Un jour Jocelyne a souhaité aller visiter son mari au cimetière. Vu la relation de confiance qu’elle avait avec moi et la nature de l’activité (spirituellement très connotée par Jocelyne), on m’a demandé si je pouvais l’y accompagner avec une autre infirmière. J’acceptai volontiers, et nous nous rendîmes donc tous les trois sur la tombe de son époux. Jocelyne a acheté des fleurs, puis s’est recueillie quelques minutes.
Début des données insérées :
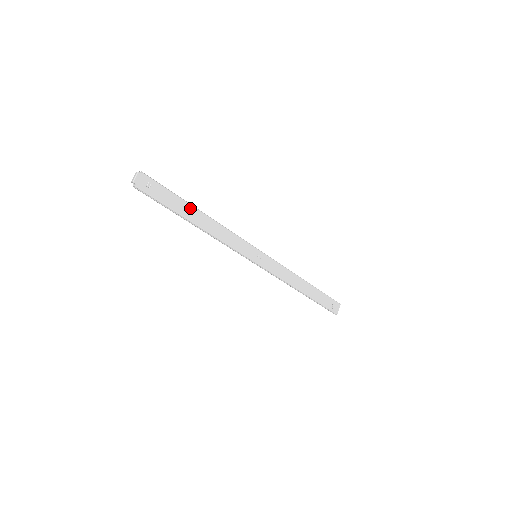
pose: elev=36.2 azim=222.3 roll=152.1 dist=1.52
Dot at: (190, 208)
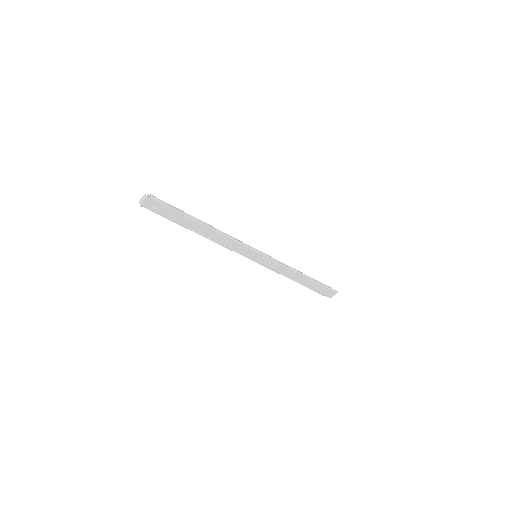
Dot at: (194, 222)
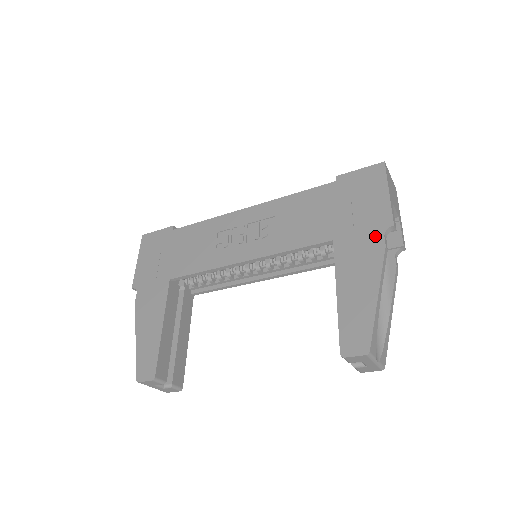
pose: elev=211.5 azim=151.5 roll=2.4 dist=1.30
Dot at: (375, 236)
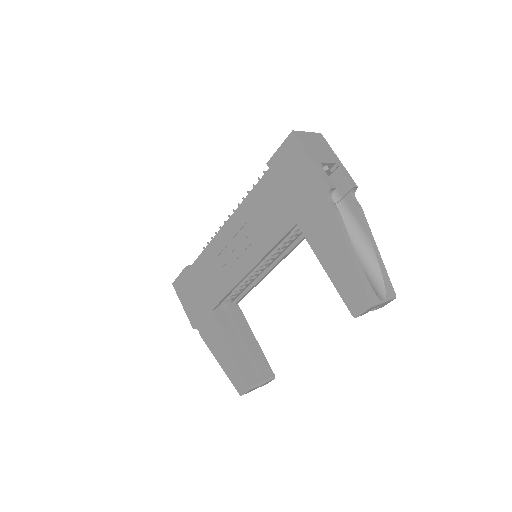
Dot at: (323, 205)
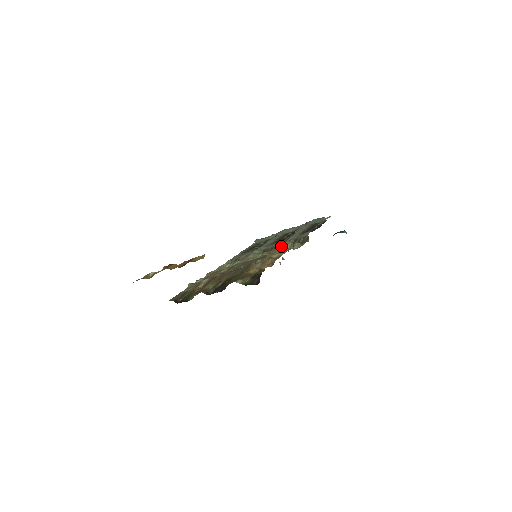
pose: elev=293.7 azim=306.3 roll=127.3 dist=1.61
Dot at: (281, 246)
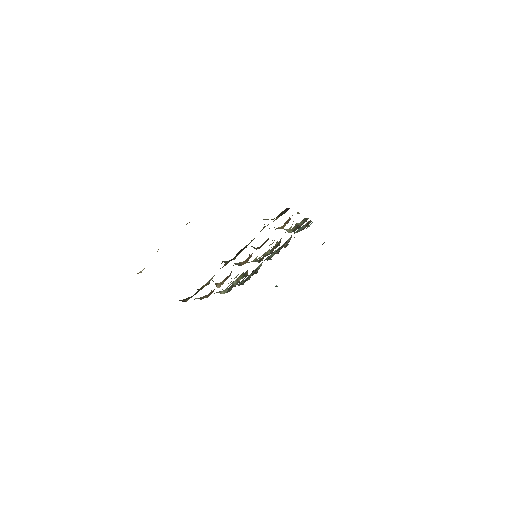
Dot at: occluded
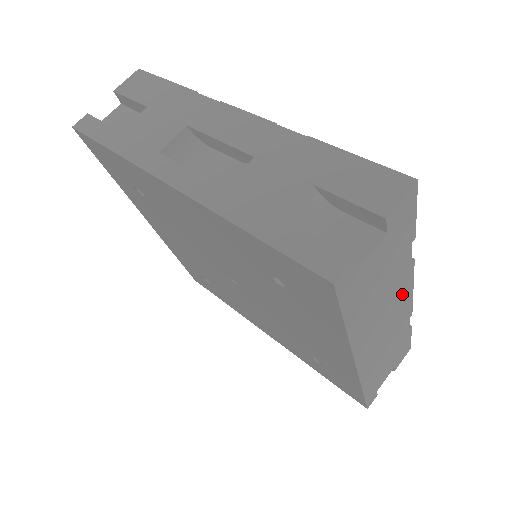
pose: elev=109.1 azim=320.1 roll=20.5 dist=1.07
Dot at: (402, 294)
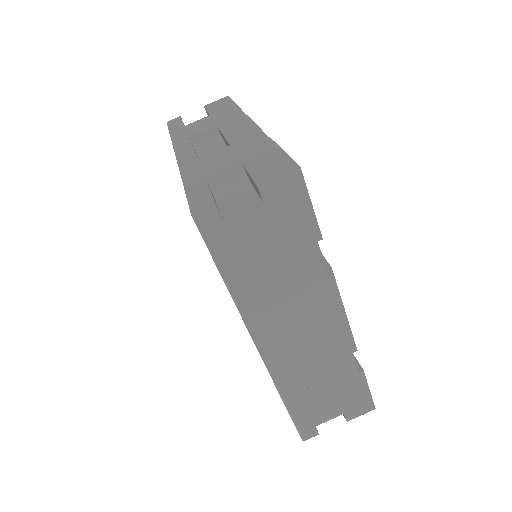
Dot at: (323, 304)
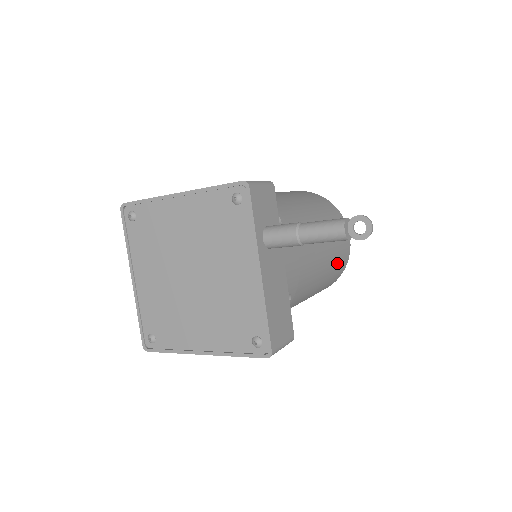
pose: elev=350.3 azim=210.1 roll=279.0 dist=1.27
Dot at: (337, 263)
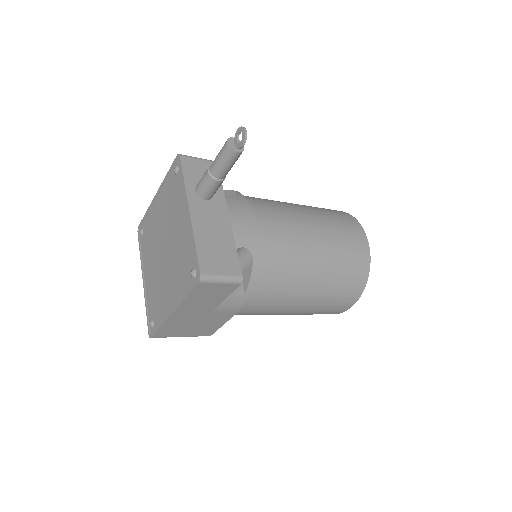
Dot at: (344, 252)
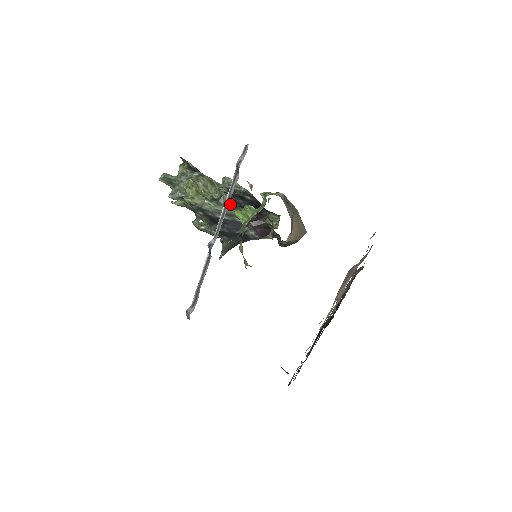
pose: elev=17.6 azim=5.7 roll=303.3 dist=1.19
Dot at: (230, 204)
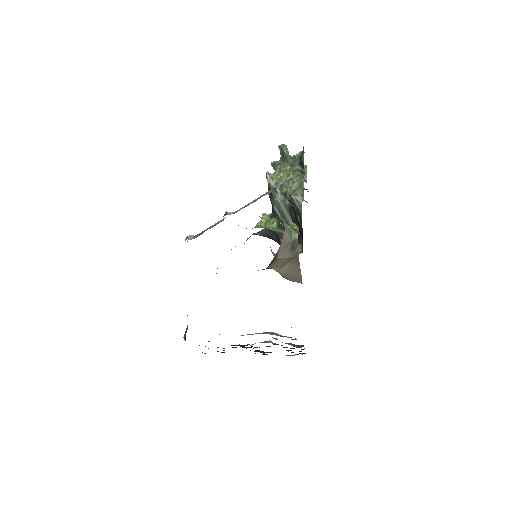
Dot at: occluded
Sur le chemin du retour nous avons pris le temps de nous arrêter boire un café. A notre retour à l’EMS, Jocelyne nous a remercié chaleureusement. Je la raccompagnai en chambre pour prendre congé. Arrivé dans la chambre, elle me remercia encore chaleureusement. Elle a alors pris une sculpture : « Celle-ci c’était la préférée de mon mari. J’aimerais bien que quelqu’un qui compte autant que lui l’ait aujourd’hui ». A ce moment-là, je me rappelle avoir été extrêmement mal à l’aise. Et ce malaise aura été confirmé dans les minutes qui ont suivies : « Vous ne voudriez pas la prendre chez vous ? C’est quelque chose qui me ferait plaisir. Savoir que c’est vous qui l’avez ». J’ai refusé poliment, et lui ai rappelé que j’avais déjà reçu une petite sculpture de sa part. Elle a souri, et rangé la sculpture. Je lui dis que je devais partir. Non pas que je le devais, mais à ce moment je le voulais vraiment. Jocelyne s’est alors approchée de moi et a ouvert ses bras. « Je vous embrasse alors. Merci encore pour tout ». Un peu gêné, et ne sachant pas quoi faire, je lui mis une main sur l’épaule, car elle arrivait vite près de moi et j’étais un peu pris au dépourvu. C’est là que Jocelyne m’a tiré contre elle avec force, appuyé son bas ventre contre le mien, et mis sa main droite sur ma fesse. Par reflexe je me suis dégagé, et je suis tout de suite sorti de la chambre sans rien dire, étonné, surpris, chamboulé.
J’en ai immédiatement parlé à l’équipe. Et j’ai repris cela avec Jocelyne la fois suivante. Elle m’a dit ne pas se souvenir de cet épisode. Pour ma part, il m’est depuis difficile d’aller la visiter, à tel point qu’à ce jour je ne la vois plus qu’au groupe de parole. D’entente avec une des infirmières présentes le jour de l’incident, je ne me rends plus en chambre pour des entretiens en tête à tête. Cette relation m’a fait réaliser que justement, la relation ne va pas de soi. Et elle m’a ramené à l’idée que si je suis responsable de la part qui m’incombe dans le lien, je ne peux me rendre responsable de la part qui incombe à l’autre. A ce titre, je ne suis ni un sauveur, ni présent pour porter l’autre. Chacun étant pour moitié responsable de la relation, et chacun étant, hors de la relation, responsable de soi.
Alors d’une certaine manière, merci Jocelyne de m’avoir appris et/ou rappelé cela. Et bon vent pour la suite.